**Tâche à faire 1**
Dans le texte sur la réforme des EPSV, relevez toutes les catégories de personnels sur lesquelles Laurent prévoit des économies.

**Texte à lire**
--*--

Peu confiant, malgré le nom de la loi, sur la finalité d’une telle décision, Laurent estime que le but réel est de faire des économies. « On peut s’autoriser à penser que ce qui est visé là c’est bien l’économie sur le dos des plus fragiles tout en ouvrant l’éducation au marché et à la concurrence. Économies de personnels avec moins de postes administratifs, moins de personnels de vie scolaire, moins d’enseignants qui deviendront mobiles entre premier et second degré. On nous laissera sans doute le choix : vous préférez enseigner sur trois établissements différents ou bien compléter votre service en CE1 ? Vous voudrez bien remplacer votre collègue absent, vous êtes polyvalent, vous venez du primaire ».
Comme pour toutes les autres réformes, Laurent pense que celle-ci sera présentée comme avantageuse d’un point de vue pédagogique et visant à réduire les inégalités. Mais il n’y croit pas un seul instant. « On a déjà tenté sans grande conviction de nous vendre du rêve avec des ÉPIs, des « devoirs faits », je n’ai pas senti le vent de l’égalité souffler bien fort sur notre établissement ». Son autre crainte, le statut des enseignants. « Les différences entre les enseignants de primaire et du secondaire vont permettre de cristalliser les tensions et d’harmoniser, arguant qu’il ne peut y avoir de telles différences au sein d’un même établissement. Le fameux statut sera remis à plat. On nous vendra un nouveau type de contrat, présenté comme plus sécurisant, plus juste, mais plus précaire en réalité. Il permettra surtout et c’est là le plus grave, de museler les voix discordantes d’enseignants qui craindront le licenciement en cas de désaccord avec leur direction. Quoi de mieux que l’auto-censure des personnels pour faire que tout aille mieux… en apparence ».
Fin de la spécificité de l’école primaire et de son directeur ?
Pour Patricia Lartot « une seule explication des EPSV est dans une analyse comptable. Les chefs d’établissements géreront le « stock » des enseignants en fonction des effectifs globalisés. Ce qui permettra d’économiser des milliers de postes ». Elle pose aussi la question de la légitimité des chefs d’établissement pour le pilotage des écoles du premier degré, loin de leur terrain d’expertise. « Ils sont déjà submergés par leurs tâches, quelles seront leurs disponibilités pour les écoles primaires ? Et le rôle des inspecteurs, que deviennent-ils dans cette nouvelle organisation ? »

--*--

**Matériel de travail**
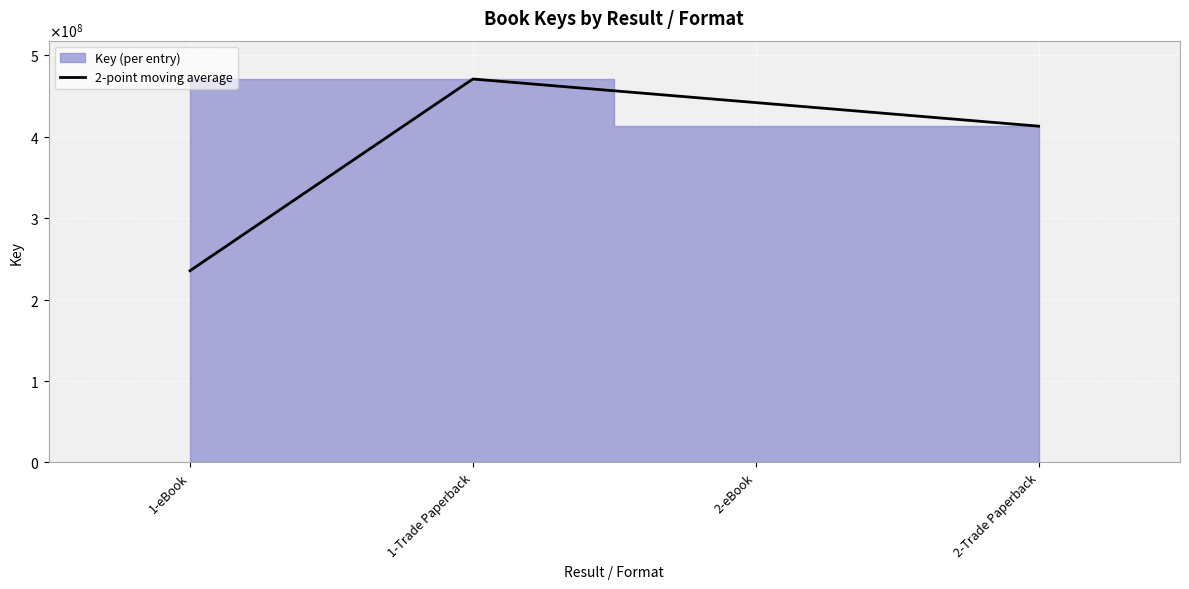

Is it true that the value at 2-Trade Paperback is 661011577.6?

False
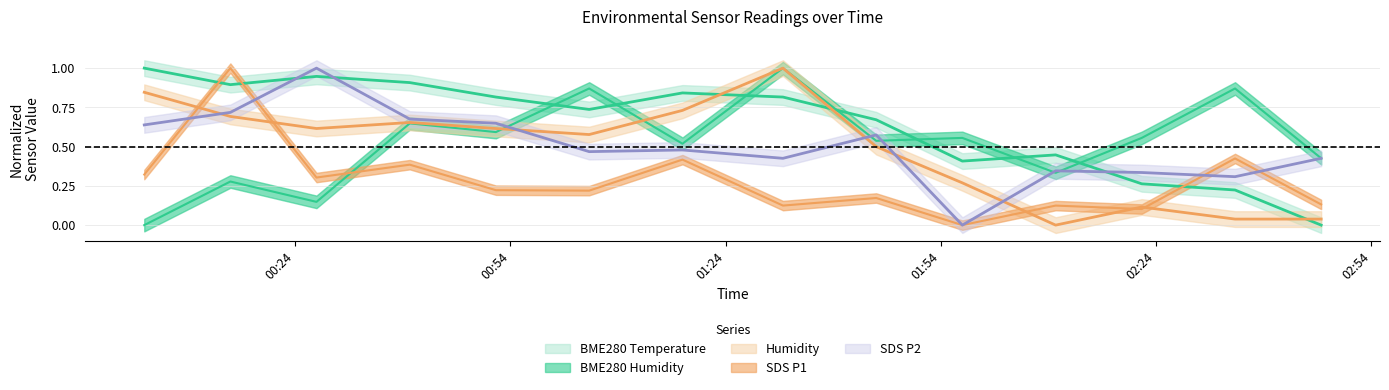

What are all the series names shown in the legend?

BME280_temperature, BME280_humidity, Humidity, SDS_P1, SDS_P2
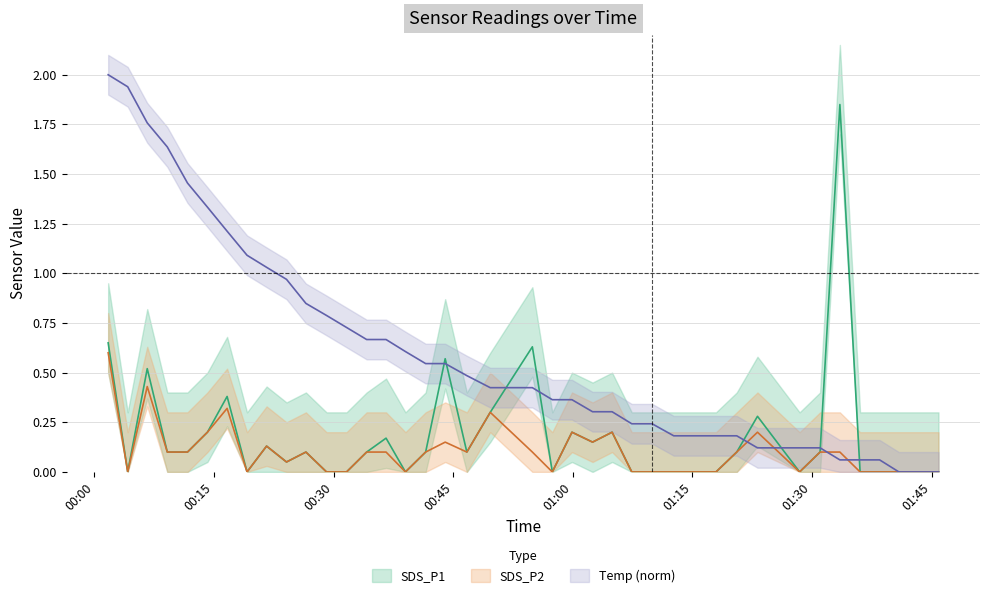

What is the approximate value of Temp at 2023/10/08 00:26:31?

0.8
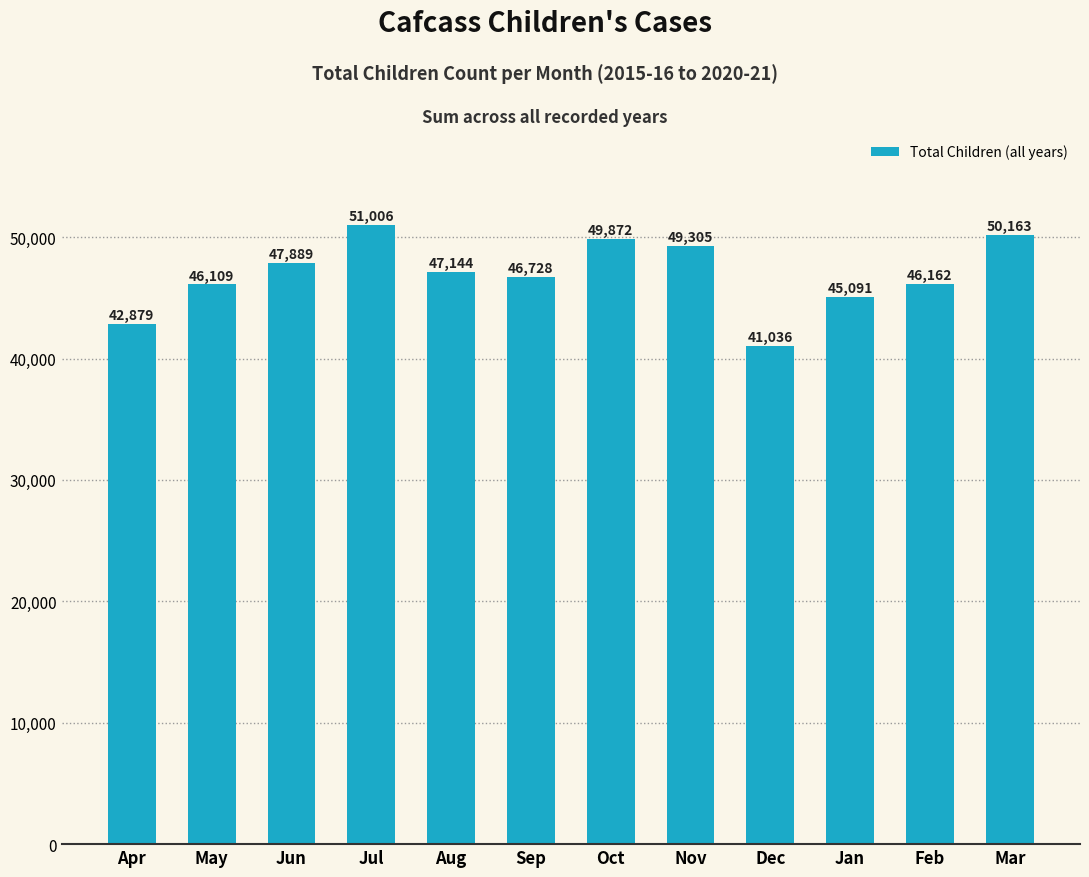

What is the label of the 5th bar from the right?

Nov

--*--

**Tâche à faire 2**
Recopiez tous les enregistrements ci-dessus en substituant « figure » à « value », sans rien changer d'autre. N'incluez pas les images dans votre réponse.

**Solution proposée 1**
Les postes administratifs, les personnels de vie scolaire et les enseignants, qui deviendront mobiles entre premier et second degré.

**Solution proposée 2**
Is it true that the figure at 2-Trade Paperback is 661011577.6?

False

What are all the series names shown in the legend?

BME280_temperature, BME280_humidity, Humidity, SDS_P1, SDS_P2

What is the approximate figure of Temp at 2023/10/08 00:26:31?

0.8

What is the label of the 5th bar from the right?

Nov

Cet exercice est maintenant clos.